Aim of the task. Can you repeat, word for word, the part of the records that opens with the line containing "Professionel rådgivning" and closes with the line containing "Vis butiksinformationer", both lines included?

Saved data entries
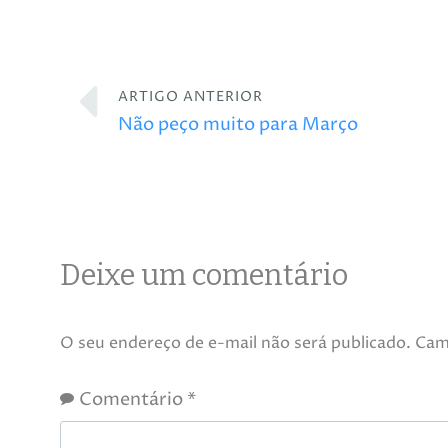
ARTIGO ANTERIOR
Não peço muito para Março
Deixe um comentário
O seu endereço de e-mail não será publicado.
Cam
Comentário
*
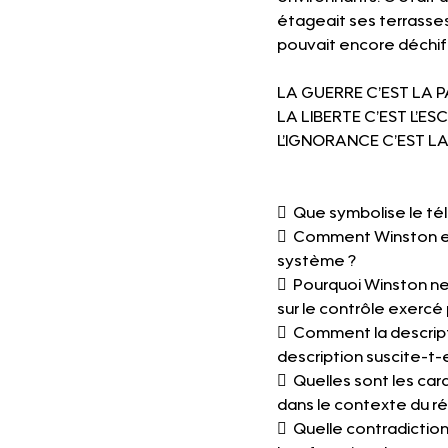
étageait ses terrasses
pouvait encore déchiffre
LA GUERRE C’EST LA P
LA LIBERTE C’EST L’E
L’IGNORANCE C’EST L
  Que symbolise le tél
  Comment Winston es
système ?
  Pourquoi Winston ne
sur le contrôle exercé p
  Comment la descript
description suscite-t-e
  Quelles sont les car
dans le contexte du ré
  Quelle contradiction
==
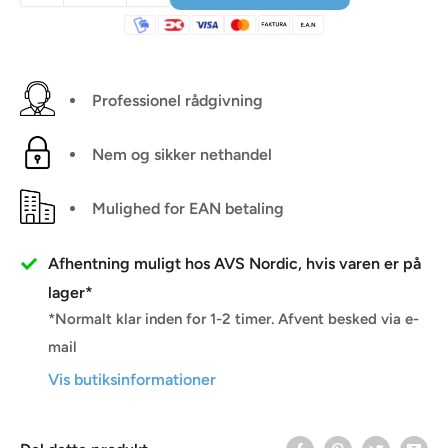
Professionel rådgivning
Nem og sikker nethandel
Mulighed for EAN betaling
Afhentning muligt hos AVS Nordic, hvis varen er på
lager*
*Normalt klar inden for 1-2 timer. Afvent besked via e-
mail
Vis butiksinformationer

Answer for the task.
Professionel rådgivning
Nem og sikker nethandel
Mulighed for EAN betaling
Afhentning muligt hos AVS Nordic, hvis varen er på
lager*
*Normalt klar inden for 1-2 timer. Afvent besked via e-
mail
Vis butiksinformationer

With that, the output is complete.